*** Given data Section Begins ***

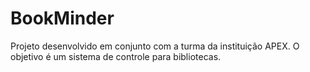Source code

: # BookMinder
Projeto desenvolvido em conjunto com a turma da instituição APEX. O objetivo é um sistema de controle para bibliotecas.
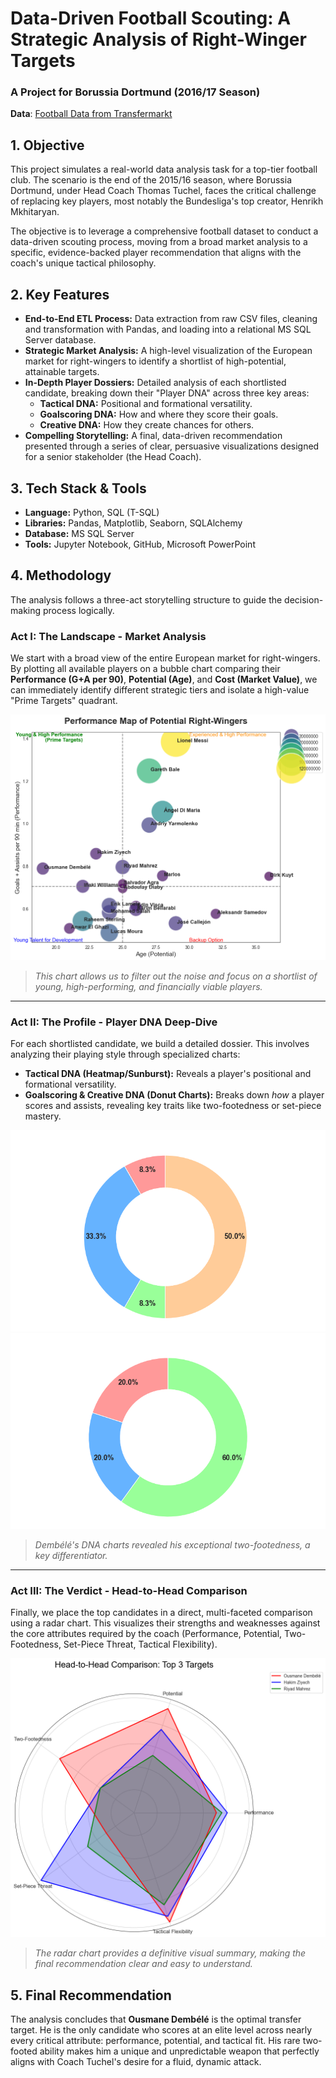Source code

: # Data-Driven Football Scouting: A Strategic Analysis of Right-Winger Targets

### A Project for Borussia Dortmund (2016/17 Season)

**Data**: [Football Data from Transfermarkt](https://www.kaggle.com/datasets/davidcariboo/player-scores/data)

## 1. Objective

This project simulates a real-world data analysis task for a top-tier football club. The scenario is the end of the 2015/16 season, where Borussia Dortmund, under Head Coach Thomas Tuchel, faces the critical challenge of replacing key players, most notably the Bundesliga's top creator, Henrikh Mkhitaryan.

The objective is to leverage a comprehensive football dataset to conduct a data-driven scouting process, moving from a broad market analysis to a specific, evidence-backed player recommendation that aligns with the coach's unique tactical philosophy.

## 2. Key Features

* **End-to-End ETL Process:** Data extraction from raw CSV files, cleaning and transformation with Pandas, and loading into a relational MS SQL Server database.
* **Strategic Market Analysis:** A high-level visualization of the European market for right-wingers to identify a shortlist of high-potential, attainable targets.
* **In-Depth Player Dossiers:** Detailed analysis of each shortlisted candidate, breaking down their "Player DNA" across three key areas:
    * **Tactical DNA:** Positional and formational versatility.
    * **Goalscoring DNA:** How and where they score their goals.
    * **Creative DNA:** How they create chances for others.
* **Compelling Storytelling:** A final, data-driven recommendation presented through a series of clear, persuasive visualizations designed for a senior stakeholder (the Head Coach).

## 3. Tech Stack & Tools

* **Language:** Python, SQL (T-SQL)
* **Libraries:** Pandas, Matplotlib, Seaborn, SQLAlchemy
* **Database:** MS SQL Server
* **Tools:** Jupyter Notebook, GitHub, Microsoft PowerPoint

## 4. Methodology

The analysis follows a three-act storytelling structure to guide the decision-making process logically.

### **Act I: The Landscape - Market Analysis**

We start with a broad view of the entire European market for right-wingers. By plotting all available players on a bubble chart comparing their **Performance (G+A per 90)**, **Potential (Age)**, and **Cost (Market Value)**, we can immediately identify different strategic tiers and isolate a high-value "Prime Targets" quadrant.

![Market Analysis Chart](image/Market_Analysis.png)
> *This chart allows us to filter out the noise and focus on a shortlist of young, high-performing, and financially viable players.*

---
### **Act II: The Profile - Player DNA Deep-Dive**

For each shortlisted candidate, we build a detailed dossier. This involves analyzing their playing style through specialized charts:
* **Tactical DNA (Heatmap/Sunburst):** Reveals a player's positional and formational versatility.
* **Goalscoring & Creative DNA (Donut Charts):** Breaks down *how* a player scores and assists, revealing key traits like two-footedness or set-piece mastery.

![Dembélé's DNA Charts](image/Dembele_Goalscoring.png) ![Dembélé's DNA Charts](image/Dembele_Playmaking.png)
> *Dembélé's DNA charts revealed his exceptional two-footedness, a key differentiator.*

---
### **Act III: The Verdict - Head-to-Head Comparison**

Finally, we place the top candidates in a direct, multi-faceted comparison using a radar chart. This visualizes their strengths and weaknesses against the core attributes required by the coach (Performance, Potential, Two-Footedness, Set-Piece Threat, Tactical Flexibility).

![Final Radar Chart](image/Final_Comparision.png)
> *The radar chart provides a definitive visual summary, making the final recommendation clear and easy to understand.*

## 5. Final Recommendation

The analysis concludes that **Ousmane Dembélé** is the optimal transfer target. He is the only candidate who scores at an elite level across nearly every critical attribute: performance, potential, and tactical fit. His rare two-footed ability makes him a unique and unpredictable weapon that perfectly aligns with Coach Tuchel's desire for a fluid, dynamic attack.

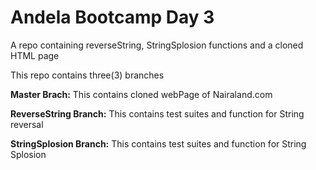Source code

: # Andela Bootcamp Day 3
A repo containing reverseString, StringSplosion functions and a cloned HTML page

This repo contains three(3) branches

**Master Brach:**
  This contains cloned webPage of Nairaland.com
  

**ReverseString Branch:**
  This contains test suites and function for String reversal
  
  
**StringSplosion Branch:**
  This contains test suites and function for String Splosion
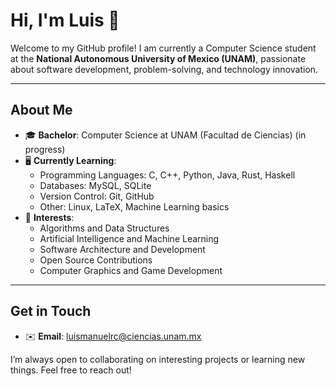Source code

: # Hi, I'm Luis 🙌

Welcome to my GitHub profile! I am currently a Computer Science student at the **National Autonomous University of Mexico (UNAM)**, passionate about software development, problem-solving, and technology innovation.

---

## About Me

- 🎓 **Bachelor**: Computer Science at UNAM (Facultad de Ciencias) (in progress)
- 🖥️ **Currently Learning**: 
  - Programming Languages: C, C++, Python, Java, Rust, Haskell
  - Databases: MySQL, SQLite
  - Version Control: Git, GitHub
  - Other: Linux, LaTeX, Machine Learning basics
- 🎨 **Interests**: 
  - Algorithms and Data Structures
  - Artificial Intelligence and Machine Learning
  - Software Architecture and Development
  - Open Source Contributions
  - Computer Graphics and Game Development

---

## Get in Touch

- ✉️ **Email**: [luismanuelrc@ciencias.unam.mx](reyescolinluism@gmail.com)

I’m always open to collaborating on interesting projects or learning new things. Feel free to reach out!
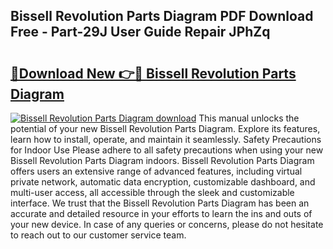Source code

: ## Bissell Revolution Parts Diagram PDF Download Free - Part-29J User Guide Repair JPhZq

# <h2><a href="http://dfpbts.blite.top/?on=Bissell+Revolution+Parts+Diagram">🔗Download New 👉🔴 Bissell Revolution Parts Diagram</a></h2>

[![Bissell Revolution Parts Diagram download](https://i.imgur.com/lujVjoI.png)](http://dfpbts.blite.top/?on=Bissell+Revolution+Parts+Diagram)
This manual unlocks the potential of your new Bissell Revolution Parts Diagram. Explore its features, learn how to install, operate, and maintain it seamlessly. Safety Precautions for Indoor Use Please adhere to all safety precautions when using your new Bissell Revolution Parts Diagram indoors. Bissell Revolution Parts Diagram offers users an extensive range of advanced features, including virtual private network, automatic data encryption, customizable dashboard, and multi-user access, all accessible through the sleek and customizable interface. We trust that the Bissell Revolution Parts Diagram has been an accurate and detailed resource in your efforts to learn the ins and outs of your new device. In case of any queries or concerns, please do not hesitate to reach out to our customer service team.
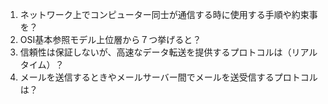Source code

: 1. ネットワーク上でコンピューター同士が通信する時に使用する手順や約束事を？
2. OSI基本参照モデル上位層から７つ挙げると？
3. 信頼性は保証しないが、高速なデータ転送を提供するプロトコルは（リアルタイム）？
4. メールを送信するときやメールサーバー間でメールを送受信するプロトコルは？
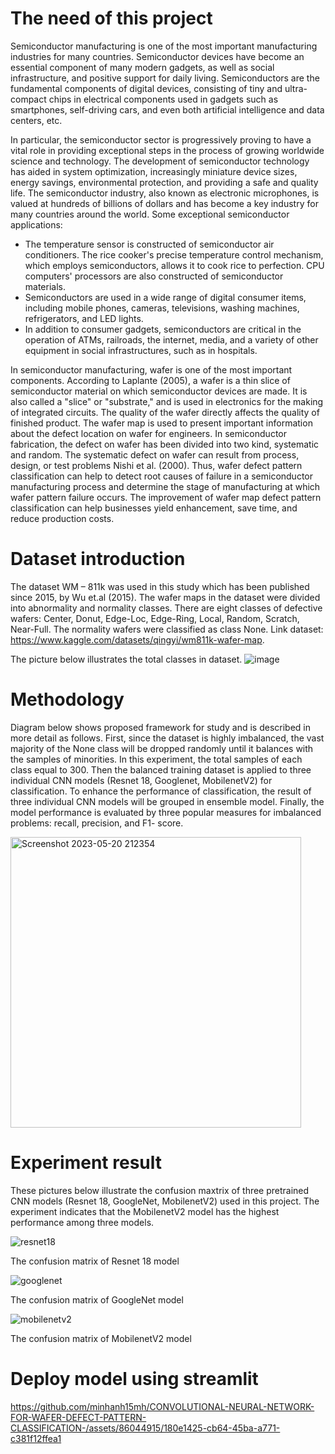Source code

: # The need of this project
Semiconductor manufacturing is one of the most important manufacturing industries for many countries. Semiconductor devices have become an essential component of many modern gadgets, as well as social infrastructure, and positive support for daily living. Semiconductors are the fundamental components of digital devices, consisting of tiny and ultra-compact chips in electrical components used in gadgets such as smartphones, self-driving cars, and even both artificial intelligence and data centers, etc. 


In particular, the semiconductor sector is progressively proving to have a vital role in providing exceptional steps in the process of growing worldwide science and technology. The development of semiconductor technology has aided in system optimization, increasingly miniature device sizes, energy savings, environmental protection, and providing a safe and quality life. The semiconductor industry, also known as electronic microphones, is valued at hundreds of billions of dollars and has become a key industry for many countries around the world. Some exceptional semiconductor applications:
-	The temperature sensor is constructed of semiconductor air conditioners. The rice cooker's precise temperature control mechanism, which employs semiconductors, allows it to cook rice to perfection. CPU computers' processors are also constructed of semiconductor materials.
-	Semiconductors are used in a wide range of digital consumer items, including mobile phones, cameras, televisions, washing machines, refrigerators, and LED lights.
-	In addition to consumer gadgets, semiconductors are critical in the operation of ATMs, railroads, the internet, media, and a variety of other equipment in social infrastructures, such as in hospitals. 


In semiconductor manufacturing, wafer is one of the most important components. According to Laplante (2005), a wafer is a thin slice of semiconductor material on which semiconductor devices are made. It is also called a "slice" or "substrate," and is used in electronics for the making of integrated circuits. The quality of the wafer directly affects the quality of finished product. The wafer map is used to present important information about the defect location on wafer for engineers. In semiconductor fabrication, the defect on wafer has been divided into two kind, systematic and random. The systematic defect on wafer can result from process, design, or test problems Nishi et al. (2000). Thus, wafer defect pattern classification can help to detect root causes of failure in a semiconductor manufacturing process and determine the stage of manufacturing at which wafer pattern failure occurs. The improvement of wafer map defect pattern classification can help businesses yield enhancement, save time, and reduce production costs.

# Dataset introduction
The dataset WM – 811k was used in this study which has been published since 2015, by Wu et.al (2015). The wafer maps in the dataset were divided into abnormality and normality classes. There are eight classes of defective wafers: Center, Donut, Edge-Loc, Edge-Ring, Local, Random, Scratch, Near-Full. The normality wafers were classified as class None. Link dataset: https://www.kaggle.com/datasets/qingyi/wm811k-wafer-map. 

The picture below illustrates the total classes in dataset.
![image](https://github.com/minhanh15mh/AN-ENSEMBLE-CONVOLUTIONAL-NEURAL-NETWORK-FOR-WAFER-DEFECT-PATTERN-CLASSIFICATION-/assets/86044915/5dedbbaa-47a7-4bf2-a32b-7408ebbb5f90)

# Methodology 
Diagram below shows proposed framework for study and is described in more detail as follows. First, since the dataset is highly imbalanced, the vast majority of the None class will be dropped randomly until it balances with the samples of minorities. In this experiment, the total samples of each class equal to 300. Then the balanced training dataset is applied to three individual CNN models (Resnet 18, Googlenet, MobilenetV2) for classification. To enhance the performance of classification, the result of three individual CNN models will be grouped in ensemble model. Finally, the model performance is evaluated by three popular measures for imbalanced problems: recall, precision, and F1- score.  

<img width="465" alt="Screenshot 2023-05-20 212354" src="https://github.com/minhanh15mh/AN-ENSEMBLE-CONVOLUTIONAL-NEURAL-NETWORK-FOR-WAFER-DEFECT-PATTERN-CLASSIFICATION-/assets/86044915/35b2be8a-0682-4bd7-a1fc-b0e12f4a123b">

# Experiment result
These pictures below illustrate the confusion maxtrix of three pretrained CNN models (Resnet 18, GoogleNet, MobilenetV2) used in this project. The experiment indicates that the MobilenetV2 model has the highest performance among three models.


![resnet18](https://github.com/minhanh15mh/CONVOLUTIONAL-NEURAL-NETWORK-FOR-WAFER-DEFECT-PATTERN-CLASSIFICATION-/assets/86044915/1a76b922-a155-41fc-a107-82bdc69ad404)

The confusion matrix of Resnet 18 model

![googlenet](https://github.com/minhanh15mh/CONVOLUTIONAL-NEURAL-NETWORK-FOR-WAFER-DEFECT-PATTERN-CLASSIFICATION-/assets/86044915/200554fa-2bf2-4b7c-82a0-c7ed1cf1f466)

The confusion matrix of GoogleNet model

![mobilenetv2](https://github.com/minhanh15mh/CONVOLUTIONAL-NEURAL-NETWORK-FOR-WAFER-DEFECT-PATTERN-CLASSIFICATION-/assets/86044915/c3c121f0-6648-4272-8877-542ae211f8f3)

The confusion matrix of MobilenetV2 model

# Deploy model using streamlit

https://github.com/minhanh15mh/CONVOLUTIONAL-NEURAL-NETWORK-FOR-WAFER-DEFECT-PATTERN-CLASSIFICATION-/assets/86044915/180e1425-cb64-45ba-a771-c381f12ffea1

*** Given data Section Ends ***

What the task requires → Report every line in the records above that contains the word "consumer", copying each such line in full.

Written response →
-	Semiconductors are used in a wide range of digital consumer items, including mobile phones, cameras, televisions, washing machines, refrigerators, and LED lights.
-	In addition to consumer gadgets, semiconductors are critical in the operation of ATMs, railroads, the internet, media, and a variety of other equipment in social infrastructures, such as in hospitals. 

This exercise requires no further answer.